■ **About this task**: Scan the records below for the line containing "M220,646L350,718L314,784L183,713Z" and the line containing "M707,1214L723,1235L715,1242L699,1220Z". Copy both, plus every line between, exactly.

[Recorded data]

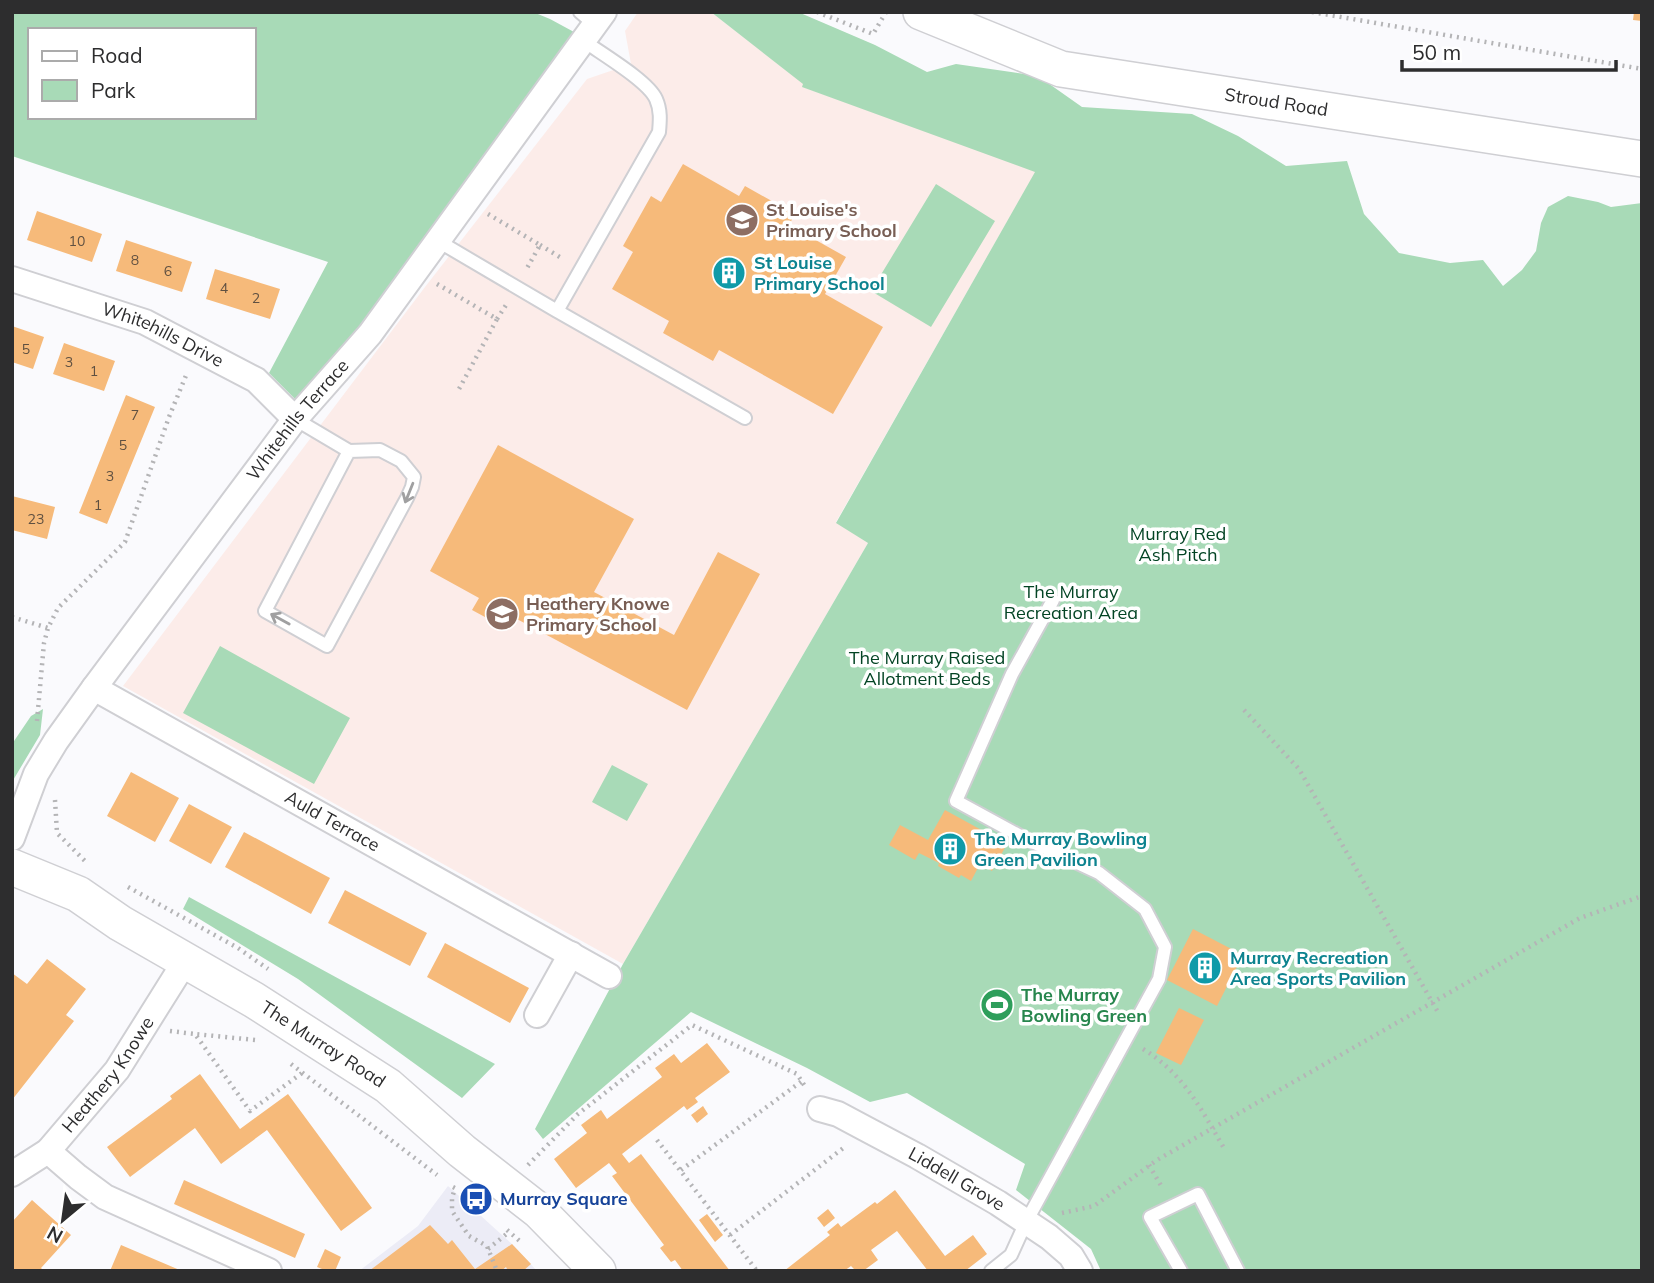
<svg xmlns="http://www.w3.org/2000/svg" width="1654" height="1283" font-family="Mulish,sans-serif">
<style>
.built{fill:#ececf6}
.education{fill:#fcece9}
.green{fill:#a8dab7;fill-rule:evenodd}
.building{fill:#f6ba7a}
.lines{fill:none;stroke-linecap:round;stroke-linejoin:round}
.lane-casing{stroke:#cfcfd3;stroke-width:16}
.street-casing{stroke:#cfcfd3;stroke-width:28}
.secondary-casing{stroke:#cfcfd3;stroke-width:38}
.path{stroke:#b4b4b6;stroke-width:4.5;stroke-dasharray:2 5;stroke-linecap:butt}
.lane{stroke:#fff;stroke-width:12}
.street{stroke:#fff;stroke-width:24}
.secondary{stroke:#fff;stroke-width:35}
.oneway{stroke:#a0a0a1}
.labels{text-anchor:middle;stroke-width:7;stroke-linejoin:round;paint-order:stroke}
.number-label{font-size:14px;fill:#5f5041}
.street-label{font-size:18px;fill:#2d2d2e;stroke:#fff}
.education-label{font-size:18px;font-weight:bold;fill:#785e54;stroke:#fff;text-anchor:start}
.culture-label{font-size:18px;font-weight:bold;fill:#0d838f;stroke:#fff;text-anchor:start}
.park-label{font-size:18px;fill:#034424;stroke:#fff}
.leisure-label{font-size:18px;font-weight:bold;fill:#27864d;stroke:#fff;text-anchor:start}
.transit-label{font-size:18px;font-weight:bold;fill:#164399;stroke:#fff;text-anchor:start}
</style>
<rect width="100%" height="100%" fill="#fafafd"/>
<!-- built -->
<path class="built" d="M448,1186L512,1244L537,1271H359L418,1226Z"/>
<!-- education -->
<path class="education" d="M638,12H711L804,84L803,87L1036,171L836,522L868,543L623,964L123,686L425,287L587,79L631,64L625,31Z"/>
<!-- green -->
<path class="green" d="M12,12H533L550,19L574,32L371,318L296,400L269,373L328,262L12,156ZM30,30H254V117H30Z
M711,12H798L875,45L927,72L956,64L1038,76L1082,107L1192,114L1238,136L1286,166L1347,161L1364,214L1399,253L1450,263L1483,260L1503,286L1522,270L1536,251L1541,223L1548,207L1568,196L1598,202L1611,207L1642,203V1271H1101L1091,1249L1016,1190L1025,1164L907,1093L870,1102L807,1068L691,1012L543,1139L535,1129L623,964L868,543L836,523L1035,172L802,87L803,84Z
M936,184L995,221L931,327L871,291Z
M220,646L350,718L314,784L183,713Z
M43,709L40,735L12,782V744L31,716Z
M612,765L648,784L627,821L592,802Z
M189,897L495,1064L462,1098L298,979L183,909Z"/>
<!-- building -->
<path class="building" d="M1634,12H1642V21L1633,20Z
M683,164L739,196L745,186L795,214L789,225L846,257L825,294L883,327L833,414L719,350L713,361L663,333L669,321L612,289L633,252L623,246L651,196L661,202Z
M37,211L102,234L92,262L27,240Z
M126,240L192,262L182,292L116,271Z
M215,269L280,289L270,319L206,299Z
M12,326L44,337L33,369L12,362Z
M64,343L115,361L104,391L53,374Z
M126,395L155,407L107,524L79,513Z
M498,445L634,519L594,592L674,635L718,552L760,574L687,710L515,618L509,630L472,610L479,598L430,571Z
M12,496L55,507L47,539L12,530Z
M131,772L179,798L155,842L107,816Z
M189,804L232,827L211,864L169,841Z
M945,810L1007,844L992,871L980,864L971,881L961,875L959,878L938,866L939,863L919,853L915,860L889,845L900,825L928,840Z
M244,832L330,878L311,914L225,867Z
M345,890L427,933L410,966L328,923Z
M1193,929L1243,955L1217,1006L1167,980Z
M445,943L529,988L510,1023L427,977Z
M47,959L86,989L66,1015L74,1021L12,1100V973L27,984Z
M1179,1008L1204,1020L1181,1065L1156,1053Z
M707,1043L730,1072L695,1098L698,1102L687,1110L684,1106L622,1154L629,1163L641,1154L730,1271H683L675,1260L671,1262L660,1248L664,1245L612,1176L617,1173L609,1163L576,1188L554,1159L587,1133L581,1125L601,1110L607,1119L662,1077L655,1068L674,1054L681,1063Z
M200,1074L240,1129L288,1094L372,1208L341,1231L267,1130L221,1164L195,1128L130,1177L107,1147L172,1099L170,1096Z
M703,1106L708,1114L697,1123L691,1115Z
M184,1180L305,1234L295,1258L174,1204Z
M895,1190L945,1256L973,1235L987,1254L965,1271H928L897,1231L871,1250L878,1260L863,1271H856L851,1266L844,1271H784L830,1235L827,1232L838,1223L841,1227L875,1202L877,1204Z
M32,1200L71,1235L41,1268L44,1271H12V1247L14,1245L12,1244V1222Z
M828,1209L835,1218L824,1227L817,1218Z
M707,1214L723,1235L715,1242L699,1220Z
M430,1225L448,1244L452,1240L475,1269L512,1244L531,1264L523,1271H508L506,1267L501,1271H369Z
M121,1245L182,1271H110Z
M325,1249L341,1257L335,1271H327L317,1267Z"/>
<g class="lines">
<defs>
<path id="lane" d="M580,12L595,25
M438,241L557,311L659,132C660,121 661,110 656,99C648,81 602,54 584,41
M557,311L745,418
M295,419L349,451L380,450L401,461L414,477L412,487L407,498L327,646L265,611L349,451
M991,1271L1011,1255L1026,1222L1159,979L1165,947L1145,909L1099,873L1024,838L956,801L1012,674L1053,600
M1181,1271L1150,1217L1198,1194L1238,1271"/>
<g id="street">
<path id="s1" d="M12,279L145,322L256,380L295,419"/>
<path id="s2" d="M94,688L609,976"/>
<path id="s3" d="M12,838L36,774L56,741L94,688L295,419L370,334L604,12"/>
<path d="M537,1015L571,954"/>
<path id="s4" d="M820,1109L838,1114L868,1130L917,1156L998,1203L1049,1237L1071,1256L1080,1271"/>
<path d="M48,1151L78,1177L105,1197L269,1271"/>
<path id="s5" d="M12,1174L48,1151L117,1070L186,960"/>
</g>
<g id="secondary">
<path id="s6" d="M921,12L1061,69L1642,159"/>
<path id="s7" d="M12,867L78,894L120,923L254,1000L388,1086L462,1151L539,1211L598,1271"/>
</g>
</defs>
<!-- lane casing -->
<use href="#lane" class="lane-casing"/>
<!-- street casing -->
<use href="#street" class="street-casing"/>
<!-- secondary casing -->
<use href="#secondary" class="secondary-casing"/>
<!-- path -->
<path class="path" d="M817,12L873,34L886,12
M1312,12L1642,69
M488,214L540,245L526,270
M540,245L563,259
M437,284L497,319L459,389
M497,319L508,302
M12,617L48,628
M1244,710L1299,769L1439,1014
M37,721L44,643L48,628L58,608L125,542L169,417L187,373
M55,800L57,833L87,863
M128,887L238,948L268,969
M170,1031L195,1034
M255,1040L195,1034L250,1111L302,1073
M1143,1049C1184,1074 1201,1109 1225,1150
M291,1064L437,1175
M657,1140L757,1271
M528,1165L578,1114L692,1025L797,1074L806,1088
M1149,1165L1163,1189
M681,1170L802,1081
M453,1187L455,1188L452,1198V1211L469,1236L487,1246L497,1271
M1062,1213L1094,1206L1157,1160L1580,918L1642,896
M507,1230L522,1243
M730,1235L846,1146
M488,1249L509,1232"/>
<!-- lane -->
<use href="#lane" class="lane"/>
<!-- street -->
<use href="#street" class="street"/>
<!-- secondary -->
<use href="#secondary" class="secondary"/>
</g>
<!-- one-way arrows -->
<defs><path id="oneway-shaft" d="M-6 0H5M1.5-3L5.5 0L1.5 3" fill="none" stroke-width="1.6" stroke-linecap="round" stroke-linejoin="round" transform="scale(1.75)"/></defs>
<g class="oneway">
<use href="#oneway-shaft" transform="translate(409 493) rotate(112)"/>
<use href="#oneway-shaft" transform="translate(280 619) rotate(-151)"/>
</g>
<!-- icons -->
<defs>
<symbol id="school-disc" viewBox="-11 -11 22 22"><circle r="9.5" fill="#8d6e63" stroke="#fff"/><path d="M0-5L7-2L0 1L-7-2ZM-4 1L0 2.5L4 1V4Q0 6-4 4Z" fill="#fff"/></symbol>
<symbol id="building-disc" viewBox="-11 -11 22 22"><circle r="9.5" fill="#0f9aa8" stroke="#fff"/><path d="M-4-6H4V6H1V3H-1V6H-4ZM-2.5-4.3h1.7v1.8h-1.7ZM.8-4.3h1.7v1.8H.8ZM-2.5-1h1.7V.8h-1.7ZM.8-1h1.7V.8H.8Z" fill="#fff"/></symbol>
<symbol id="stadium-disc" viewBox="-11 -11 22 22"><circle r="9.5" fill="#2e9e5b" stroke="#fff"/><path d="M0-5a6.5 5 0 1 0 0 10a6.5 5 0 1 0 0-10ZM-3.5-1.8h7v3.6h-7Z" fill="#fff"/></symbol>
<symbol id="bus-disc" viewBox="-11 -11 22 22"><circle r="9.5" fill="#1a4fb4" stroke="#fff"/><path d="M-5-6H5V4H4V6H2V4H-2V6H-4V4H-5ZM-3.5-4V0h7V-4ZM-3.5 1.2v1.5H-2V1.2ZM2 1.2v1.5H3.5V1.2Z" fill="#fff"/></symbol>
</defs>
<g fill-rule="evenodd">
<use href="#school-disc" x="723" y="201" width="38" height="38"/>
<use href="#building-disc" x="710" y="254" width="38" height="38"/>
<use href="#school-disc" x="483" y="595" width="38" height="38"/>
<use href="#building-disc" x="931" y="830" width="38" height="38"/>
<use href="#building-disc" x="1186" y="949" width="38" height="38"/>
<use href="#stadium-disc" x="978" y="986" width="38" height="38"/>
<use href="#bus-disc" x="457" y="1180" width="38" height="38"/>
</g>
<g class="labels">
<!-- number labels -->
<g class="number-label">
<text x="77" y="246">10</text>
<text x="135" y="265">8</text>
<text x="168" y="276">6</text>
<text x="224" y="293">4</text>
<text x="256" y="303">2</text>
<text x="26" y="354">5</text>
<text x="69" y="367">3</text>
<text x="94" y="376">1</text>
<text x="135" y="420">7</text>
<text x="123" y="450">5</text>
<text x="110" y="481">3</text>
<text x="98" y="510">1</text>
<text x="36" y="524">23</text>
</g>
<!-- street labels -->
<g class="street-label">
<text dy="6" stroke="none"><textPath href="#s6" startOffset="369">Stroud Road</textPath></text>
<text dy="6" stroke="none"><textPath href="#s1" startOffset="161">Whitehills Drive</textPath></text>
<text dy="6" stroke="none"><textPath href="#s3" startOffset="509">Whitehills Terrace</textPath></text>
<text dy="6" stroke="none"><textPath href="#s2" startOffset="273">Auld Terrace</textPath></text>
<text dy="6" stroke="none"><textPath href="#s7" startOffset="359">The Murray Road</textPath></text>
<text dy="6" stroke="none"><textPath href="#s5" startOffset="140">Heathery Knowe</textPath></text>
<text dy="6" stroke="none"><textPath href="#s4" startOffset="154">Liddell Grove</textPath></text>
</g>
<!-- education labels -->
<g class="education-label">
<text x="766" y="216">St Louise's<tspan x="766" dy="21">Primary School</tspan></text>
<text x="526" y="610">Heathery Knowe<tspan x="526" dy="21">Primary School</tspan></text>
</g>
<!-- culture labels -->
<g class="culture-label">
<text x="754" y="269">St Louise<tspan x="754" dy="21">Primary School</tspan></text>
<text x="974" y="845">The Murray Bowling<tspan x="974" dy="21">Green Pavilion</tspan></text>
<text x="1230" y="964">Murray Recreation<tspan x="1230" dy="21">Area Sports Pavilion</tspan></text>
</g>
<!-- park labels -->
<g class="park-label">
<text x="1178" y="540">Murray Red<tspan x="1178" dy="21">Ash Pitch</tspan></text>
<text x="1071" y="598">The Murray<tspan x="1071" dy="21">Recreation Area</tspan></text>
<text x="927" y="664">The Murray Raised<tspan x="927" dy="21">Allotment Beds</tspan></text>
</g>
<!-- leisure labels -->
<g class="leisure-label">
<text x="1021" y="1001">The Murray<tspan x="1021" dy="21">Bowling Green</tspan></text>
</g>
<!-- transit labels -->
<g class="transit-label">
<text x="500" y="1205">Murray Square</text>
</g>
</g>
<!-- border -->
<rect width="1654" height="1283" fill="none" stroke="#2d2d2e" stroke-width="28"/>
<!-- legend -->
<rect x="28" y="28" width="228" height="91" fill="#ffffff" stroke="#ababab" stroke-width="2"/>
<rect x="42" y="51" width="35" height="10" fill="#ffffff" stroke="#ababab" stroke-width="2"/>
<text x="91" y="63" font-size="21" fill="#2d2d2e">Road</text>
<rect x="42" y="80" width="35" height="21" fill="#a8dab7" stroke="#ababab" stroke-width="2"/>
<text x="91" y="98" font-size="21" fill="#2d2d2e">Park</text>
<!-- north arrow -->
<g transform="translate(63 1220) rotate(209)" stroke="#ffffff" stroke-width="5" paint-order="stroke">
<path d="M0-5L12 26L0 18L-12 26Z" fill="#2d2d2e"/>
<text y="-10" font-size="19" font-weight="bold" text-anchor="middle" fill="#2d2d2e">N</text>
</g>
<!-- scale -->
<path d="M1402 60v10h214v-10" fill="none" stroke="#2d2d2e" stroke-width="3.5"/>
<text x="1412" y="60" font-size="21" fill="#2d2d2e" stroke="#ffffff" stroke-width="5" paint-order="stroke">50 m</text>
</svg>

[/Recorded data]
[Recorded data]

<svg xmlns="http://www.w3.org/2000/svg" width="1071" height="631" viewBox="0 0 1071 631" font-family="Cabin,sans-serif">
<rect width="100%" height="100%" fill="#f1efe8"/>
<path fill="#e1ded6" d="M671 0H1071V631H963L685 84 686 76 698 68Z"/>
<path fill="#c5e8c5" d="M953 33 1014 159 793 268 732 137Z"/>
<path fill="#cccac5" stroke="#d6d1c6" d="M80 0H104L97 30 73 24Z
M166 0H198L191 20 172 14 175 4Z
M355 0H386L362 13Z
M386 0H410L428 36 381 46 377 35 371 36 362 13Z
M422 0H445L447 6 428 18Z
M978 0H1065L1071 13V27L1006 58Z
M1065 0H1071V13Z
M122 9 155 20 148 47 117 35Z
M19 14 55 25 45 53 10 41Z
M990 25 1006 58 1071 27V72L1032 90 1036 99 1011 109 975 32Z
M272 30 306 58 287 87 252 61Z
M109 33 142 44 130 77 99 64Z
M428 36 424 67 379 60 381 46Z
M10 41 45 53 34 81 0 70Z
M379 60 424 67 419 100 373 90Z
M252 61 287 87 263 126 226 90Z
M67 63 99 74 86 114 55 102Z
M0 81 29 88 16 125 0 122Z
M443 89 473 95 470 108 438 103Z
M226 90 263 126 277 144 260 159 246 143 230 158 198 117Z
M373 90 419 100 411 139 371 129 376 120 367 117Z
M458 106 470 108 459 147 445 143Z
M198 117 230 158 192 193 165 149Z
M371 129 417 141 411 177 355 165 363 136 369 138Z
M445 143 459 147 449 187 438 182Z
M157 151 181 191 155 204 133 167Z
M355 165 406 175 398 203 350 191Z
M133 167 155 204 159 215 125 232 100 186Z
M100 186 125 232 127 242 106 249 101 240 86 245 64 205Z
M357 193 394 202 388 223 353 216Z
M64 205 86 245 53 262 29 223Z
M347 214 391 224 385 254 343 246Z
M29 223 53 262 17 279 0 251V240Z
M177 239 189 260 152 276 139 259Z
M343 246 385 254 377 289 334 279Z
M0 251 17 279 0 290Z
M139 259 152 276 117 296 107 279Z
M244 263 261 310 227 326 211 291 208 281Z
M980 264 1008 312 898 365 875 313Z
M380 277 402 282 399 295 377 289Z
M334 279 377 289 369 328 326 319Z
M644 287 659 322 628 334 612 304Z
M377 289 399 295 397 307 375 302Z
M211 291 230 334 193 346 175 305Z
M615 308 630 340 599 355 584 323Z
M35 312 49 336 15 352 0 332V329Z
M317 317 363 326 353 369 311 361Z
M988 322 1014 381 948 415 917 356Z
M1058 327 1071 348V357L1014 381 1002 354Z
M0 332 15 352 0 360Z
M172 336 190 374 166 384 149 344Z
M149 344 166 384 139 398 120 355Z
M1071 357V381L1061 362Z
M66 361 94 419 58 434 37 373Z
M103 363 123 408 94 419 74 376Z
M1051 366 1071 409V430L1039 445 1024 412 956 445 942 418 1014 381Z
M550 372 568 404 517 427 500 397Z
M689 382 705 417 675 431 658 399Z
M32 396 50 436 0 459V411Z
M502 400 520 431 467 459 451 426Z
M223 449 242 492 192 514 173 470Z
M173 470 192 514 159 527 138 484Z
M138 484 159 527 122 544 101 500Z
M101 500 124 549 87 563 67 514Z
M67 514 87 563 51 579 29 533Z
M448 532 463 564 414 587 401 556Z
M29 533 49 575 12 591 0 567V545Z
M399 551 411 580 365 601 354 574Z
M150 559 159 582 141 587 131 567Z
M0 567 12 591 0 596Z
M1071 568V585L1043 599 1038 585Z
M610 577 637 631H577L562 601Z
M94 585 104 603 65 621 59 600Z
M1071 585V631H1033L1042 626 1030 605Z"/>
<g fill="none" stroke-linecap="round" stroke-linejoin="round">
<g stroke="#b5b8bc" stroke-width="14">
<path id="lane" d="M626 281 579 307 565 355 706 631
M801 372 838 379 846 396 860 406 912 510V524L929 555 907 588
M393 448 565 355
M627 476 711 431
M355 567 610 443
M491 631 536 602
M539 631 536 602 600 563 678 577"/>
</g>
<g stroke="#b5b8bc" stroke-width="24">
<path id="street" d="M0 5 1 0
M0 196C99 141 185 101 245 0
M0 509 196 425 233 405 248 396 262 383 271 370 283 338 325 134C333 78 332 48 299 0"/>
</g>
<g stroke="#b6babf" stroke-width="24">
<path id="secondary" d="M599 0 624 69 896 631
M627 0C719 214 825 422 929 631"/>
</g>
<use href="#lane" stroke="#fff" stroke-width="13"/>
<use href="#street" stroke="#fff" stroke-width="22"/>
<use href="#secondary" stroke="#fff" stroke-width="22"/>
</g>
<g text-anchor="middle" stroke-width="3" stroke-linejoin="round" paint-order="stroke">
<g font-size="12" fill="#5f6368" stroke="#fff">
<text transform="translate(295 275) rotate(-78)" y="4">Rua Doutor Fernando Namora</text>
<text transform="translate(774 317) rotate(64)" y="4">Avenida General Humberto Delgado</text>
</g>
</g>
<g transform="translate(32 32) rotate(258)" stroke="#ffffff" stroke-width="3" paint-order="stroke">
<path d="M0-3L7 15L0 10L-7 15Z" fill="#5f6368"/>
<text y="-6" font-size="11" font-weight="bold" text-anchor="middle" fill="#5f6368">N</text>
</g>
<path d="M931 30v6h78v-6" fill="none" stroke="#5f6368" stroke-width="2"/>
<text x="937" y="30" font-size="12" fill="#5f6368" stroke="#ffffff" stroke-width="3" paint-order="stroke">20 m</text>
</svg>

[/Recorded data]

■ **Solution below**:
M220,646L350,718L314,784L183,713Z
M43,709L40,735L12,782V744L31,716Z
M612,765L648,784L627,821L592,802Z
M189,897L495,1064L462,1098L298,979L183,909Z"/>
<!-- building -->
<path class="building" d="M1634,12H1642V21L1633,20Z
M683,164L739,196L745,186L795,214L789,225L846,257L825,294L883,327L833,414L719,350L713,361L663,333L669,321L612,289L633,252L623,246L651,196L661,202Z
M37,211L102,234L92,262L27,240Z
M126,240L192,262L182,292L116,271Z
M215,269L280,289L270,319L206,299Z
M12,326L44,337L33,369L12,362Z
M64,343L115,361L104,391L53,374Z
M126,395L155,407L107,524L79,513Z
M498,445L634,519L594,592L674,635L718,552L760,574L687,710L515,618L509,630L472,610L479,598L430,571Z
M12,496L55,507L47,539L12,530Z
M131,772L179,798L155,842L107,816Z
M189,804L232,827L211,864L169,841Z
M945,810L1007,844L992,871L980,864L971,881L961,875L959,878L938,866L939,863L919,853L915,860L889,845L900,825L928,840Z
M244,832L330,878L311,914L225,867Z
M345,890L427,933L410,966L328,923Z
M1193,929L1243,955L1217,1006L1167,980Z
M445,943L529,988L510,1023L427,977Z
M47,959L86,989L66,1015L74,1021L12,1100V973L27,984Z
M1179,1008L1204,1020L1181,1065L1156,1053Z
M707,1043L730,1072L695,1098L698,1102L687,1110L684,1106L622,1154L629,1163L641,1154L730,1271H683L675,1260L671,1262L660,1248L664,1245L612,1176L617,1173L609,1163L576,1188L554,1159L587,1133L581,1125L601,1110L607,1119L662,1077L655,1068L674,1054L681,1063Z
M200,1074L240,1129L288,1094L372,1208L341,1231L267,1130L221,1164L195,1128L130,1177L107,1147L172,1099L170,1096Z
M703,1106L708,1114L697,1123L691,1115Z
M184,1180L305,1234L295,1258L174,1204Z
M895,1190L945,1256L973,1235L987,1254L965,1271H928L897,1231L871,1250L878,1260L863,1271H856L851,1266L844,1271H784L830,1235L827,1232L838,1223L841,1227L875,1202L877,1204Z
M32,1200L71,1235L41,1268L44,1271H12V1247L14,1245L12,1244V1222Z
M828,1209L835,1218L824,1227L817,1218Z
M707,1214L723,1235L715,1242L699,1220Z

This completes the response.